Je pense que l’un des atouts de l’Europe, auquel je crois vraiment, c’est le plurilinguisme.
Votre nouveau texte souligne également que Trump et Poutine se concentrent sur une seule langue tout en éradiquant les langues avoisinantes. Pourquoi cela est-il préoccupant ?
Je pense que c’est préoccupant, car toute approche « monoculturelle » l’est. L’un des atouts de l’Europe, auquel je crois réellement, est le plurilinguisme. Le fait d’avoir plus d’une langue. Et « plus d’une langue », c’est la phrase que j’ai gravée sur mon épée d’académicienne à l’Académie française. Je considère que si vous ne parlez pas ou ne ressentez pas au moins deux langues, vous ne comprenez même pas que c’est une langue que vous parlez. Et à ce moment-là, vous tombe dans l’énorme travers grec de se croire universel. Les Grecs anciens pensaient qu’ils avaient le « logos« , terme pouvant désigner raison, parole, discours, etc. Eux avaient le logos, et les autres étaient « les barbares« . Mon nom est Barbara, qui signifie blablabla. C’est le bruit confus des barbares pour les Grecs. Parler ou comprendre au moins deux langues permet d’ouvrir les horizons. Cela aide à réaliser que ce nous parlons est une langue parmi d’autres, non pas LA langue.

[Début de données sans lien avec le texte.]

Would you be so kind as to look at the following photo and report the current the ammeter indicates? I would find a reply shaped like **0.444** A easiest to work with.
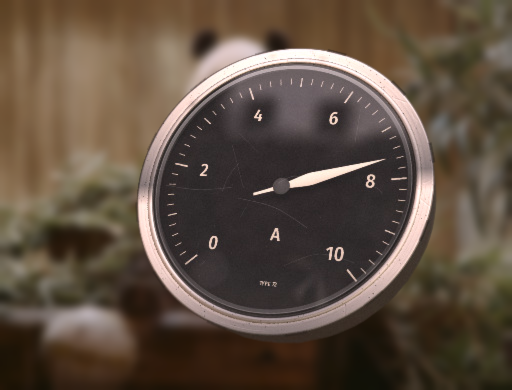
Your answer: **7.6** A
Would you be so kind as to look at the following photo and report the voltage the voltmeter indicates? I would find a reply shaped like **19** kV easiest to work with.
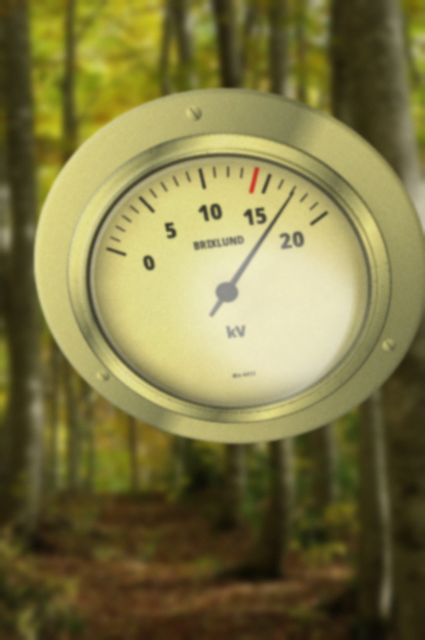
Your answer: **17** kV
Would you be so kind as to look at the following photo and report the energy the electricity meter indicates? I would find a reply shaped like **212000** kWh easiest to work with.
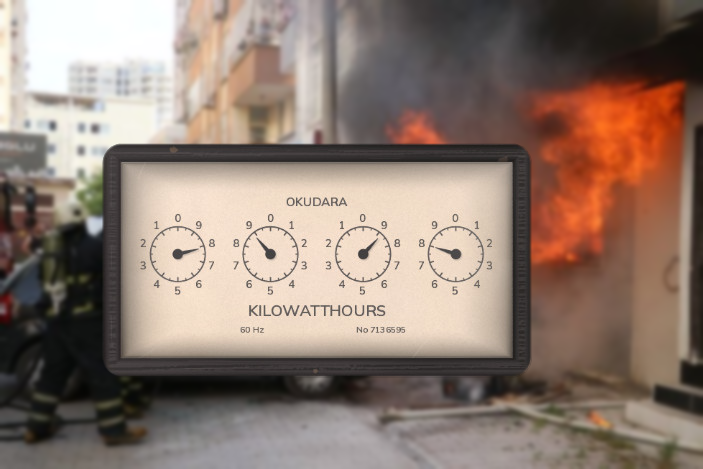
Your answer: **7888** kWh
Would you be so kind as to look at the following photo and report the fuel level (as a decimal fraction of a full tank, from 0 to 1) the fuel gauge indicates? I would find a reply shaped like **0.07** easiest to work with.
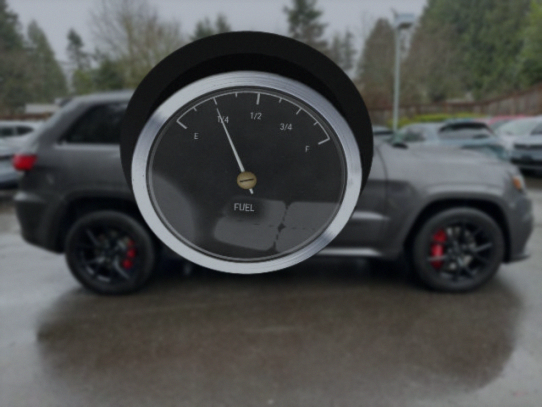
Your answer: **0.25**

L’Europe contemporaine rend Poutine et Trump malades parce qu’elle est multiculturelle et multilingue.
« L’Europe est l’ennemi de Trump et de Poutine. » Vous pensez qu’il s’agit surtout de raisons culturelles. Sur quoi repose cette conviction ?
Je les écoute. Je suis convaincue qu’ils souhaiteraient une Europe très rétrograde, c’est-à-dire une Europe chrétienne, non pas multiculturelle, mais plutôt monoculturelle, loin des préoccupations « woke ». Une Europe qui réfuterait l’avortement, le mariage homosexuel, etc. Une Europe repliée sur une époque antérieure d’elle-même. L’Europe contemporaine rend Poutine et Trump malades parce qu’elle est multiculturelle et multilingue.
Selon vous, en quoi consiste la culture ?
Elle ne s’épanouit que par opposition à la nature. Dire que l’Europe est définie par sa culture signifie qu’elle n’est pas régie par sa nature. Cela implique qu’elle est en perpétuelle évolution. La culture est ce que l’on cultive, ce que l’on produit, ce qui nous façonne. Ce n’est donc pas une essence stable, figée, définitive. C’est cela qui, selon moi, constitue sa force. Évidemment, le terme culture doit aussi être pris au sens culturel. L’Europe est plurilingue, mais aussi pluricivilisée. Elle abrite de nombreux textes remarquables, de nombreux auteurs, sons et musiques. Elle n’est pas la seule, bien sûr. Cela ne se limite pas aux frontières de l’Europe. Mais ce qui constitue l’Europe dans ses livres, ses discours et ses langues est magnifique. La culture, dans le sens simple du terme, comme on souhaite l’enseigner aux enfants, a toute sa place en Europe. J’aimerais que les enfants lisent Homère, Platon, Aristote, mais aussi Shakespeare, Racine, Molière et La Fontaine…
Est-ce ainsi que l’on remporte la guerre des mots ?
Je ne sais pas. Ce que je sais, c’est que c’est ainsi que l’on résiste. En fin de compte, la guerre des mots, c’est celle que Poutine et Trump mènent contre leur propre langue et aussi contre nos langues. Mais je pense que vivre parmi de grands textes et des réalisations culturelles aide à être moins ignorant, c’est tout. Cela encourage l’ouverture d’esprit.